Take a look
No two jobs are the same in the world of private aviation. Award-winning aircraft charter company Air Charter Service (ACS) reveals its most unusual cargo charter requests, ranging from flying 90 tonnes of ketchup across the USA to transporting the world’s heaviest woman.
Sand (to Egypt…!)
It’s hard to believe that desert-covered Egypt could need more sand, however ACS was once tasked with arranging an aircraft to fly 13 tonnes of it from Rome to Cairo in a Russian-built Antonov An-12. While this initially seemed like a ludicrous request, it turned out the shipment was for a glassmaking company that needed a special type of sand which wasn’t available in Egypt.
World’s Heaviest Woman
ACS arranged to transport the former world’s heaviest woman, Eman Ahmed, from her native Egypt to Mumbai, India for life-saving surgery following an online fundraising campaign. A cargo flight was needed to fly the 36-year-old elephantiasis sufferer, who weighed around 500kg, in a modified Egyptair Airbus 300-600. ACS has also arranged other medical-related charters, such as couriering an urgent shipment of HIV medication from New York to Nigeria and chartering specialist ‘dangerous goods’ aircraft to move a radioactive liver cancer treatment from Frankfurt to the UK.

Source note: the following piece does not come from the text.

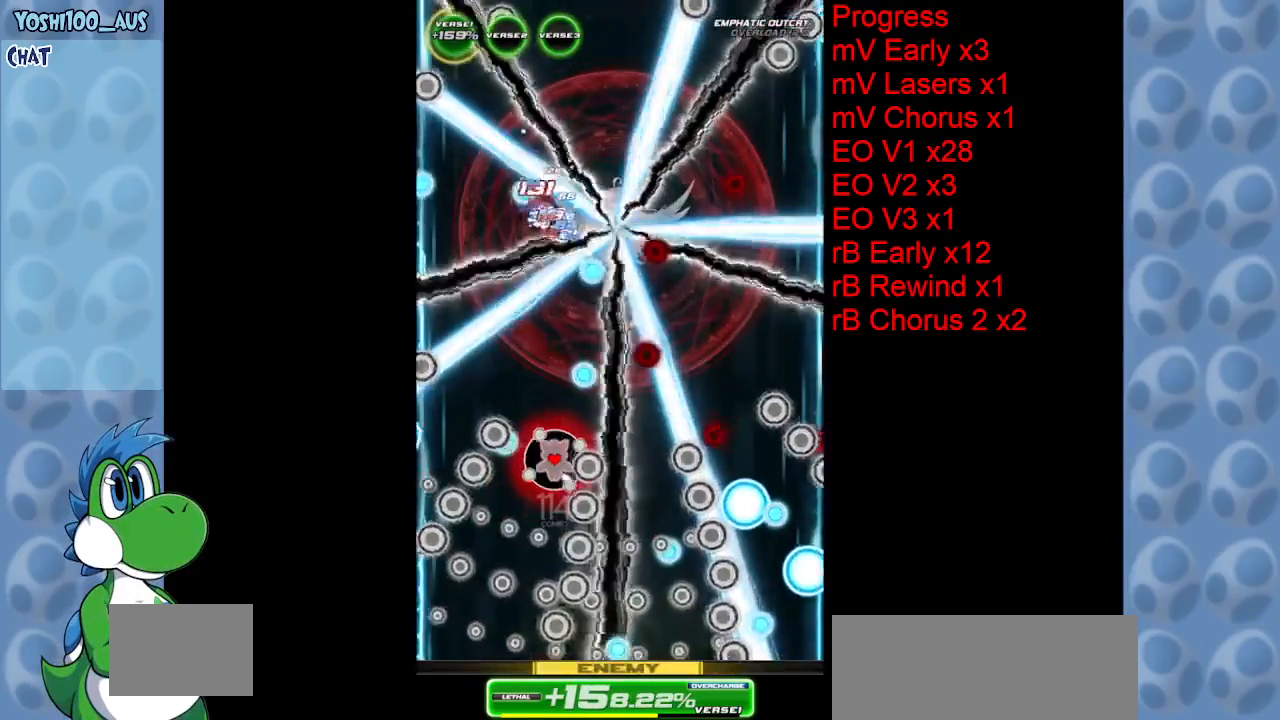
{"keys": [], "events": [[183, "right", "down"], [217, "z", "down"], [267, "right", "up"], [367, "z", "up"]]}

ACS is often called upon to help transport emergency supplies of fast food – fast. One restaurant chain chartered a Boeing 747 to fly 90 tonnes of tomato ketchup across the USA before hundreds of branches ran out, while another requested a Boeing 737-300F to whisk 14 tonnes of burgers from Belgium to Sweden for the launch of a new burger – along with copious amounts of dry ice to ensure the meat didn’t defrost in transit. ACS even once chartered a Boeing 727 to transport over 17 tonnes of ham to Puerto Rico after an administrative error meant the entire island almost ran out of the popular meat. On a sweeter note, the company also arranged to fly 100 tonnes of confectionary to a warehouse in Peru after a fire depleted its stock.
When a major design label needed to fly over 400 dresses, 72 pairs of shoes and 40 pairs of trousers from Milan to the French capital in time for Paris Fashion Week, ACS worked through the night to charter a mixture of cargo and passenger aircraft to safely transport the delicate, high-value garments. Other last-minute fashion requests include flying a plane-load of sports shoes to Mexico and sourcing an onboard courier to deliver a designer top from China to a London photoshoot.
ACS also regularly assists with conservation projects, such as chartering a flight for seven wild lions from South Africa to Rwanda to help reintroduce the big cat following the country’s 1994 civil war. Two males and five females travelled 2,500 miles, mostly by air, in an Antonov An-26 which had adequate room and ventilation for the animals.
When a museum in Morocco wanted to borrow some priceless art by Pablo Picasso from another institution in Paris, they soon realised a scheduled flight couldn’t carry the unusual three-tonne load, which comprised 11 reinforced wooden boxes up to 2.38m high. ACS came to the rescue, sourcing an Antonov An-12 and instructing the pilots to fly lower than the usual 30,000 feet in order to avoid damage to the artwork.